## [WORK TO COMPLETE]
List each line of the records below that contains the string "reads". Case counts.

Extracted data entries:
======

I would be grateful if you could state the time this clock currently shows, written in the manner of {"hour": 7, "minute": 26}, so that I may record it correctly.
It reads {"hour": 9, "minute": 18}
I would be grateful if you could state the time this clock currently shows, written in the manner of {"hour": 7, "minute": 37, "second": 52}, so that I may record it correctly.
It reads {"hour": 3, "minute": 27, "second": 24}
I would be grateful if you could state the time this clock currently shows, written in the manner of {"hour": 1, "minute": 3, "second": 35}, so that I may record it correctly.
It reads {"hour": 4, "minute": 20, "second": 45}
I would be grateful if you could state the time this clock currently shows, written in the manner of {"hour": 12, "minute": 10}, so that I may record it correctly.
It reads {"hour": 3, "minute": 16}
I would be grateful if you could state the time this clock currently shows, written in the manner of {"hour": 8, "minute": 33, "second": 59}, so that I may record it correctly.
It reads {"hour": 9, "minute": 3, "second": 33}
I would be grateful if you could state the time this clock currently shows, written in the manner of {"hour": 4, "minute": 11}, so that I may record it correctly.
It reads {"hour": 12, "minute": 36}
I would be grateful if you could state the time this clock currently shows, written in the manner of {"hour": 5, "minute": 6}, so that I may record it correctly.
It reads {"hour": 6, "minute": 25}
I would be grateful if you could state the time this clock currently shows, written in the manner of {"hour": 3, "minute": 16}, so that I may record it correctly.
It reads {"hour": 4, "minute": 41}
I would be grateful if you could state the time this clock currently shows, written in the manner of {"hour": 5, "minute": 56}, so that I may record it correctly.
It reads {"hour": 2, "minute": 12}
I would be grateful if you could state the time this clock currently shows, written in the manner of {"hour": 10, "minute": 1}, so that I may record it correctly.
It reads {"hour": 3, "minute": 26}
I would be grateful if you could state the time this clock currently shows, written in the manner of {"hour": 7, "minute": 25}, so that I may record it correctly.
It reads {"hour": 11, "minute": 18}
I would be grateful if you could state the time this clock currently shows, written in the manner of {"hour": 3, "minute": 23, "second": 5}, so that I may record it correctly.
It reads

======

## [FINISHED EXERCISE]
It reads {"hour": 9, "minute": 18}
It reads {"hour": 3, "minute": 27, "second": 24}
It reads {"hour": 4, "minute": 20, "second": 45}
It reads {"hour": 3, "minute": 16}
It reads {"hour": 9, "minute": 3, "second": 33}
It reads {"hour": 12, "minute": 36}
It reads {"hour": 6, "minute": 25}
It reads {"hour": 4, "minute": 41}
It reads {"hour": 2, "minute": 12}
It reads {"hour": 3, "minute": 26}
It reads {"hour": 11, "minute": 18}
It reads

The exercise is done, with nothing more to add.